The building will enhance learning, research and collaboration with other organizations. Furthermore, achieving Net-Zero, especially in South Carolina’s hot and humid climate, will encourage innovation and energy efficiency in higher education facilities throughout the state and the nation.
“It is our intention to serve as a demonstration of what is possible, a three-dimensional business case for sustainability that invites others to become sustainable enterprises, as well,” said Teegen.
The Moore School’s new $90 million facility will be located in the heart of Innovista, the university’s research district in downtown Columbia. At approximately 250,000 square feet, this new building will be the only large-scale net-zero energy building in the southeastern United States.
While the State of South Carolina requires all new government-funded commercial construction and renovations to achieve a green building rating of Silver in the LEED (Leadership in Energy and Environmental Design) Green Building Rating System, the Moore School has committed to achieving a minimum of LEED Platinum but will pursue a rating of Net-Zero.
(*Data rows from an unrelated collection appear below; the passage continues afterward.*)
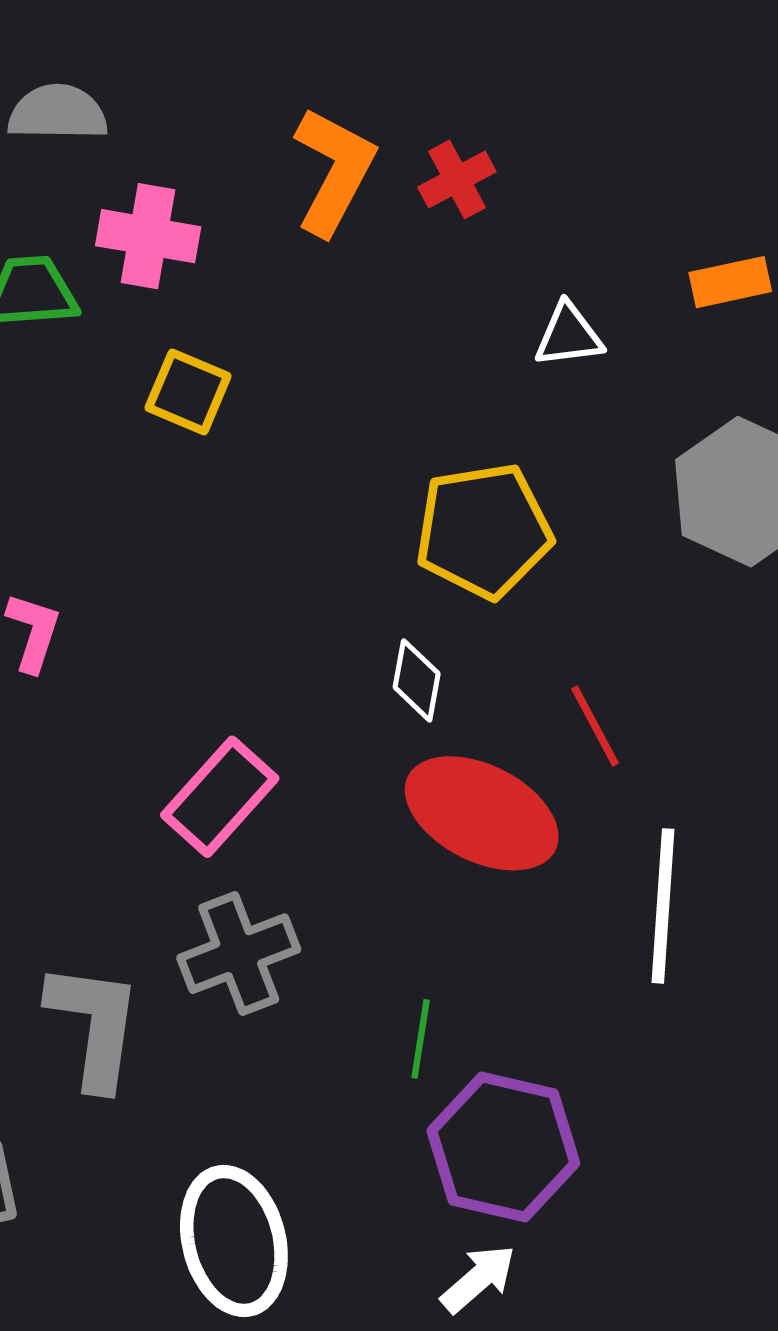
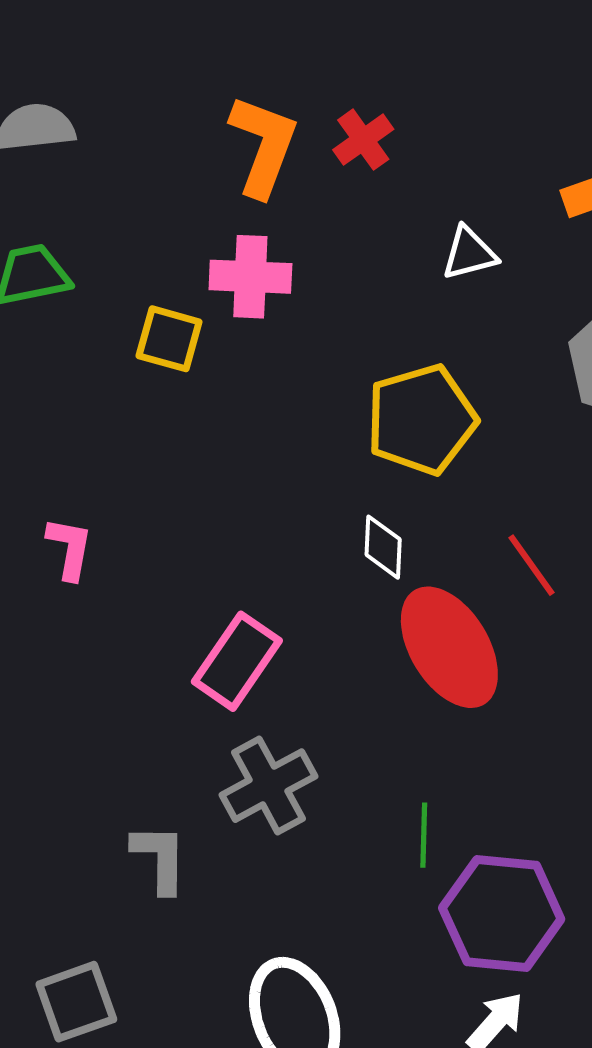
pink cross: (148, 236) -> (250, 277), moved
red ellipse: (482, 813) -> (449, 647), turned 39
gray L-shape: (94, 1025) -> (160, 858), size x0.7

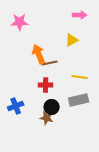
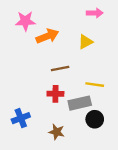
orange arrow: (39, 54) -> (47, 36), moved, turned 90
gray rectangle: (79, 100) -> (80, 103), moved
black circle: (52, 107) -> (95, 119), moved

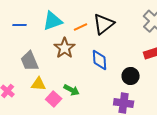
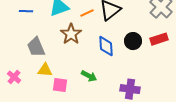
black circle: (131, 76) -> (133, 41), moved
green arrow: (72, 90) -> (89, 76), moved
pink square: (54, 99) -> (60, 85), turned -35

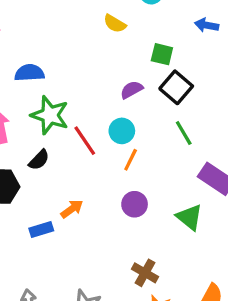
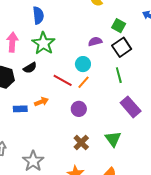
blue semicircle: (29, 73) -> (38, 15), turned 72
red line: (85, 141) -> (63, 80), moved, turned -42
green triangle: (189, 217) -> (113, 139), moved
brown cross: (145, 273) -> (81, 143), moved

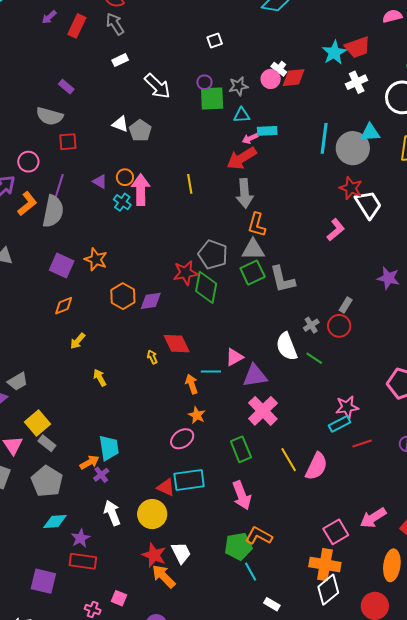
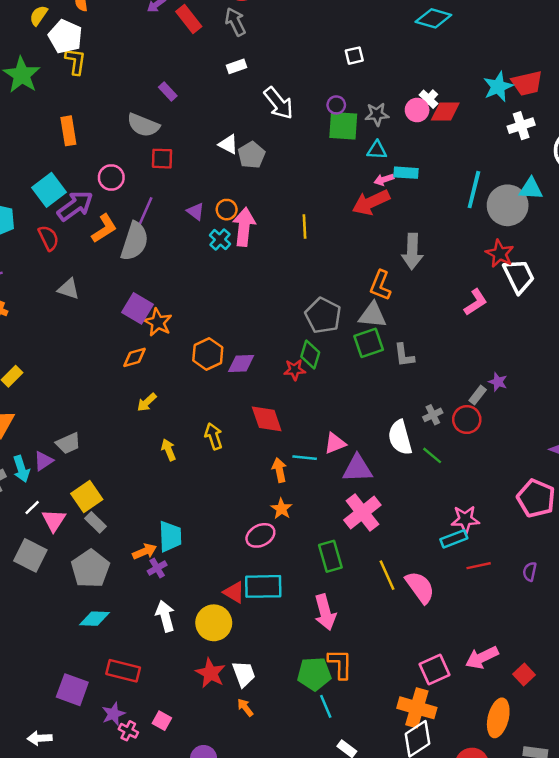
red rectangle: (77, 26) -> (189, 19), turned -70
gray arrow: (245, 193) -> (412, 251), moved
orange star: (96, 259) -> (158, 322), moved
red star: (185, 273) -> (295, 370), moved, size x0.7
purple star: (388, 278) -> (498, 382), moved, size x0.7
gray L-shape: (282, 279) -> (404, 355), size x0.7
green diamond: (206, 287) -> (310, 355), size x0.7
yellow arrow: (152, 357) -> (214, 436), moved, size x1.5
pink semicircle: (316, 466) -> (420, 587), turned -68
orange L-shape: (259, 536) -> (340, 664), turned 56
purple star: (81, 538) -> (113, 714), moved
orange arrow: (164, 576) -> (245, 707), moved, size x0.6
The methods and technologies developed during the construction of the Moore School building will guide construction of all new university facilities, ensuring that they go well beyond the state’s requirement of achieving LEED-Silver certification. The University of South Carolina’s Columbia campus currently has one LEED-Silver certified building and one LEED-Gold certified building, with others pending certification. The university has been committed to sustainability since 1998 when it joined with two other state universities to form the Sustainable Universities Initiative, pledging to incorporate sustainability into operations and academics.